Re: [RESEND PATCH v3 2/2] thermal: core: introduce thermal zone device mode control

From: Matthias Kaehlcke
Date: Tue Jul 03 2018 - 13:13:39 EST


On Thu, Jun 28, 2018 at 05:33:02PM -0700, Matthias Kaehlcke wrote:
> Hi,
>
> I stumbled across this patch since I'm currently poking around with
> early thermal bringup on a platform and this patch has been integrated
> in our development tree.
>
> I'm seeing some unexpected behaviors, which could entirely due to
> wrong expectation from my side. I only have some basic working
> knowledge of the thermal framework, just want to double check and
> perhaps learn a thing or two.
>
> On Mon, Feb 26, 2018 at 03:41:18PM +0100, Enric Balletbo i Serra wrote:
> > From: Zhang Rui <rui.zhang@xxxxxxxxx>
> >
> > Thermal "mode" sysfs attribute is introduced to enable/disable a thermal
> > zone, and .get_mode()/.set_mode() callback is introduced for platform
> > thermal driver to enable/disable the hardware thermal control logic. And
> > thermal core takes no action upon thermal zone enable/disable.
> >
> > Actually, this is not quite right because thermal core still pokes those
> > disabled thermal zones occasionally, e.g. upon system resume.
> >
> > To fix this, a new flag 'mode' is introduced in struct thermal_zone_device
> > to represent the thermal zone mode, and several decisions have been made
> > based on this flag, including
> > 1. check the thermal zone mode right after it's registered.
> > 2. skip updating thermal zone if the zone is disabled
> > 3. stop the polling timer when the thermal zone is disabled
> >
> > Note: basically, this patch doesn't affect the existing always-enabled
> > thermal zones much, with just one exception -
> > thermal zone .get_mode() must be well prepared to reflect the real thermal
> > zone status upon the thermal zone registration.
>
> From my perspective this looks like a pretty significant change. For
> the platform I'm working on I added a thermal zone to the device tree,
> with the expectation that it would be enabled. Judging from the code
> without this patch this expectation seems to be naive, since
> of-thermal.c sets tz->mode to THERMAL_DEVICE_DISABLED, so apparently
> either userspace or some driver should call _set_mode(tz,
> THERMAL_DEVICE_ENABLED). However even without this the thermal zone
> appears to be active (I didn't really test end-to-end yet, but at
> least thermal_zone_device_update() is called and calls
> handle_thermal_trip()). Not sure why this is the case with
> THERMAL_DEVICE_DISABLED, but before I learned about the existence of
> the flag my expectation was that the zone would be enabled.
>
> With this patch thermal_zone_device_update() is skipped if the zone
> hasn't been explictly enabled, which may be consistent with the state
> of 'tz->mode', but effectively changes the previous/current behavior.
>
> Not sure if I'm just dumbly overlooking something obvious or if there
> is an actual problem with of_thermal (and maybe others).

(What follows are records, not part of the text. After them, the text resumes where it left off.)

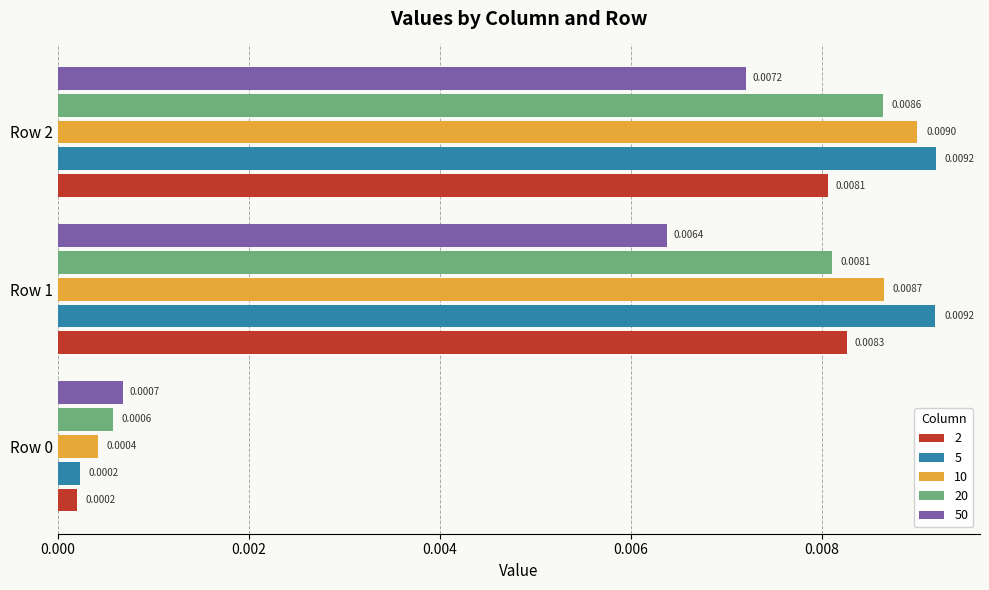

List the series in order of their peak value, lowest first.

50, 2, 20, 10, 5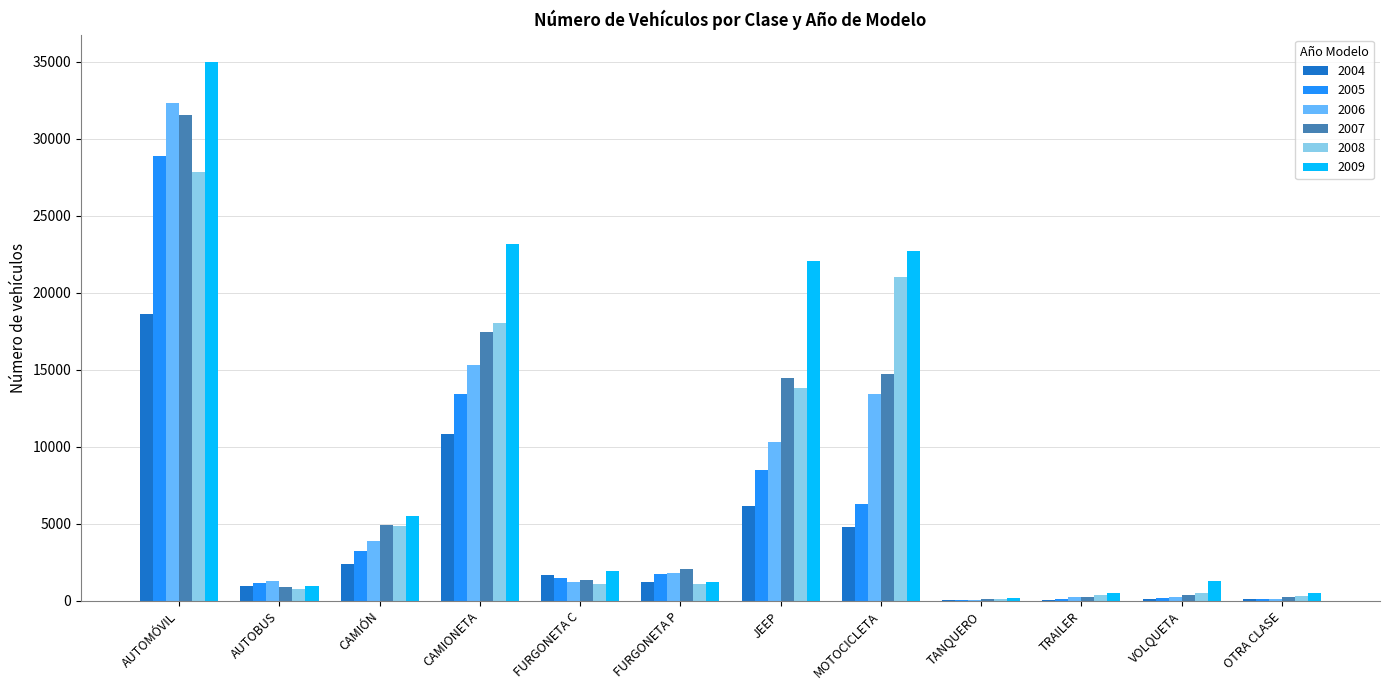

Is the value of 2008 at OTRA CLASE greater than the value of 2009 at CAMIÓN?

No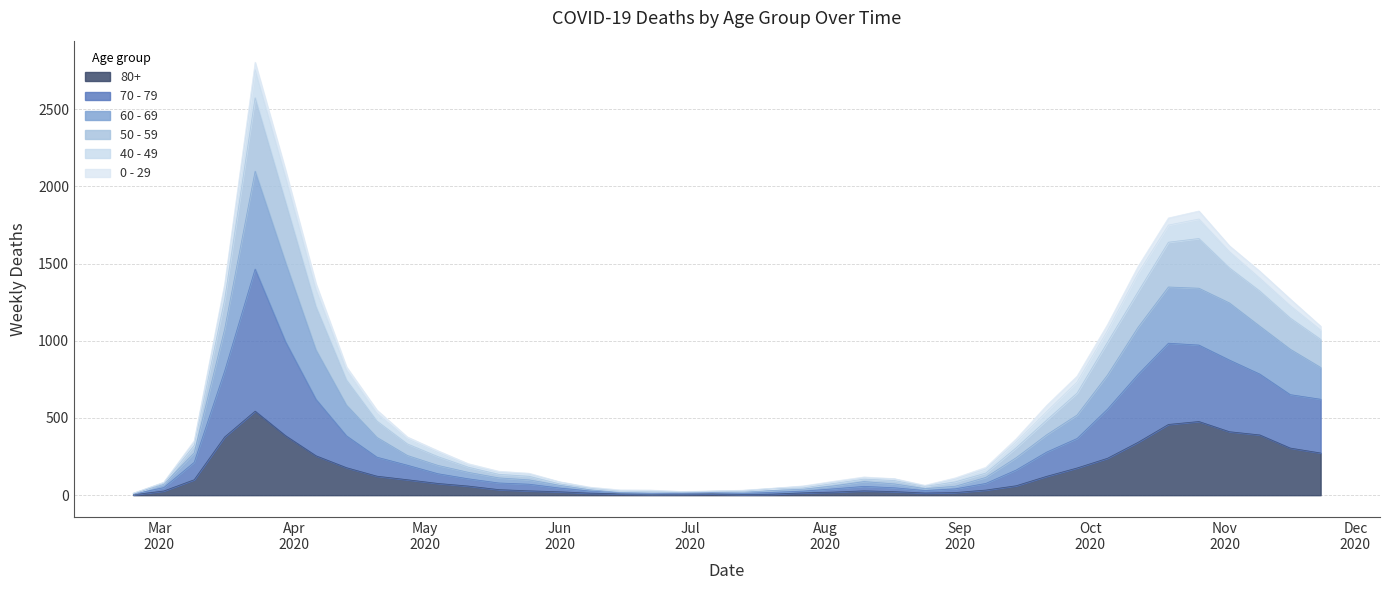

True or false: 70 - 79 and 60 - 69 cross at least once.

False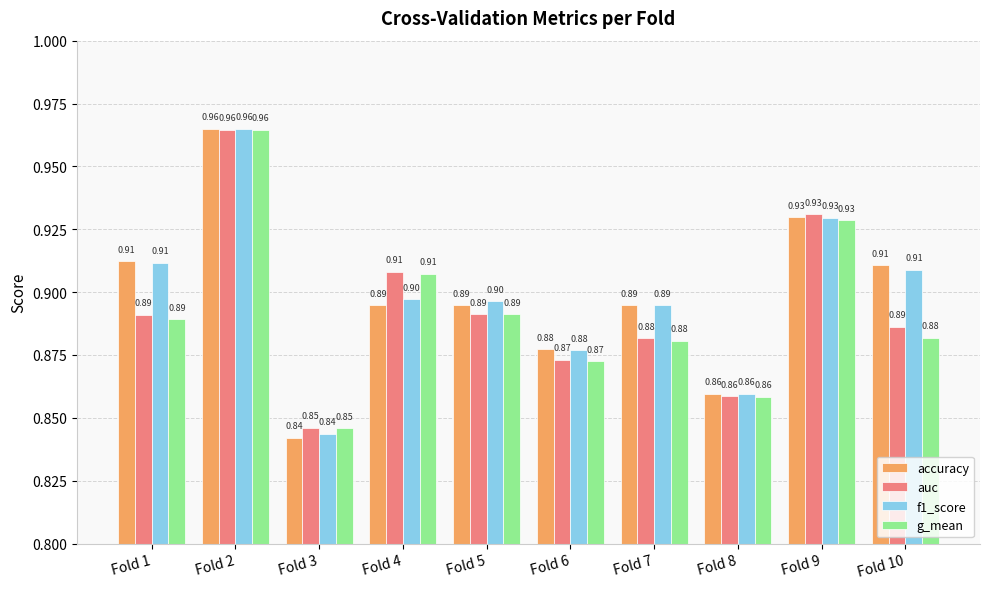

What is the sum of the f1_score values at Fold 6 and Fold 10?

1.8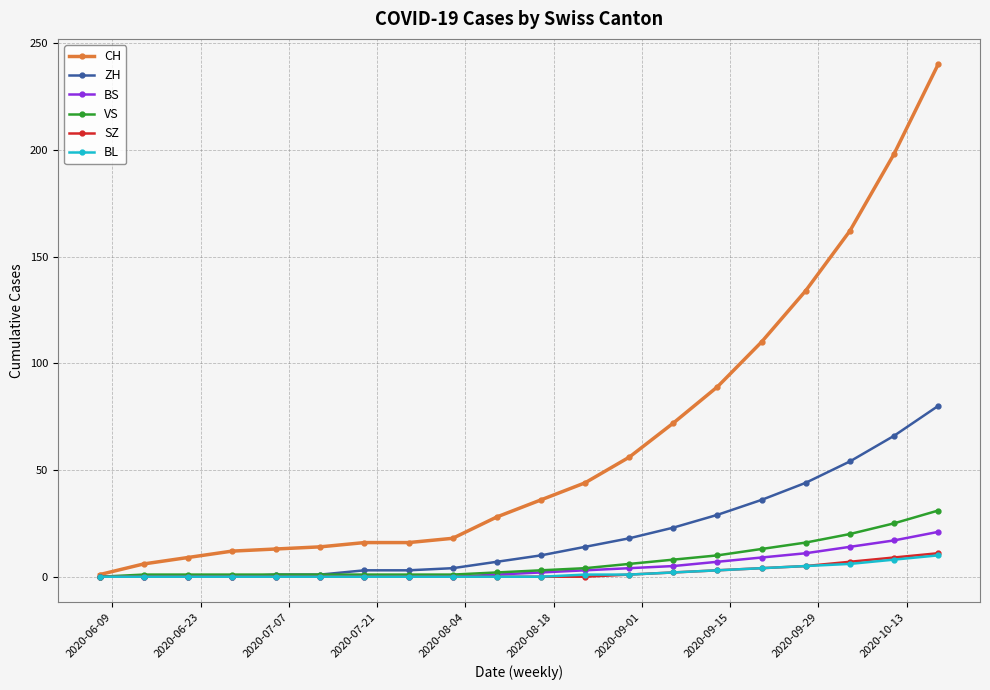

Which series has the largest total across all categories?

CH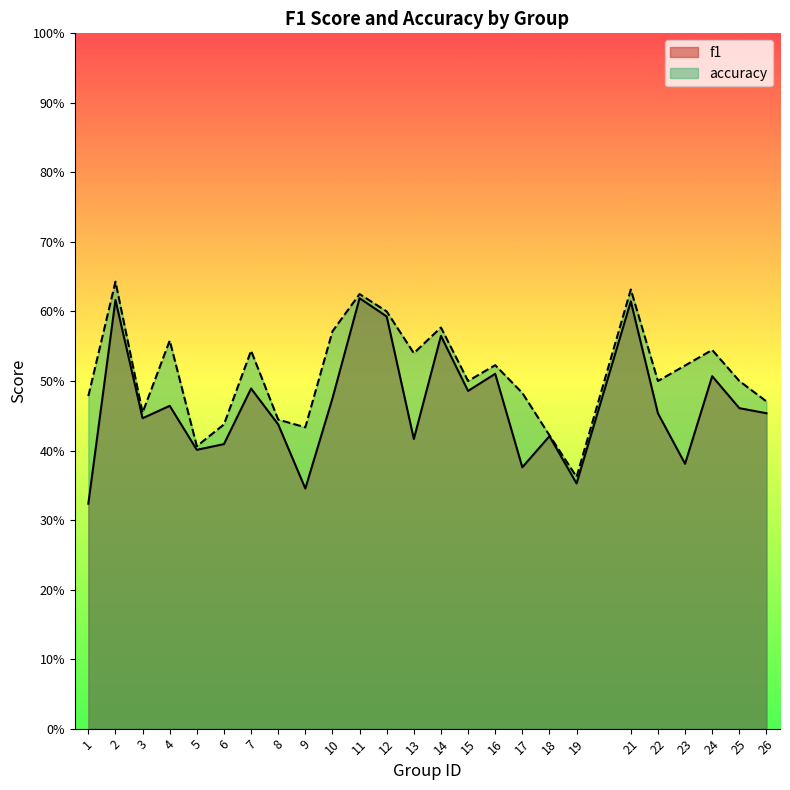

Where is the first local minimum for f1?

3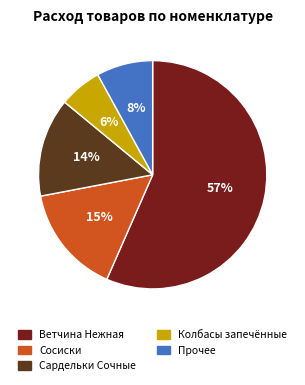

Count the number of slices in the pie.

5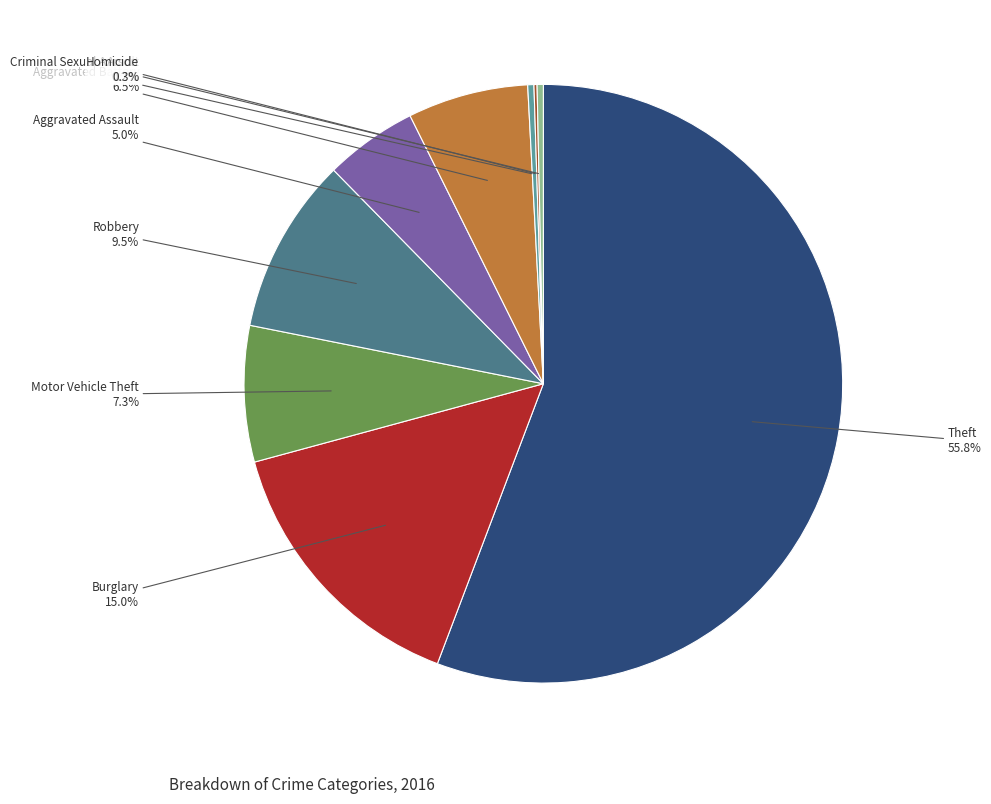

To the nearest percent, what is the difference between the largest and smallest slice percentages?

56%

The problem is that there are now two 'mode' fields, tzd->mode and the
other typically tzd->devdata->mode, and tzd->mode is never set to enabled.

> thermal zone .get_mode() must be well prepared to reflect the real thermal
> zone status upon the thermal zone registration.

For of_thermal tzd->mode is initialized with the result of .get_mode()
when the zone is registered. At this time no sensor has been added
to the zone, hence the zone is disabled. When a sensor is added later
tzd->devdata->mode is set to enabled, however tzd->mode remains disabled:

tzd->mode = DISABLED
tzd->devdata->mode = DISABLED

of_parse_thermal_zones
thermal_zone_device_register
tzd->mode = tzd->get_mode() // => DISABLED

<sensor>_probe
thermal_zone_of_sensor_register
tzd->set_mode(THERMAL_DEVICE_ENABLED)
tzd->devdata->mode = ENABLED

One way to fix this for of_thermal could be to setting tzd->mode in
.set_mode() in addition to setting tzd->devdata->mode. However this
feels like a workaround/hack. Personally I find it confusing to have
two mode fields for a thermal zone device. Maybe tzd->mode should
replace tzd->devdata->mode?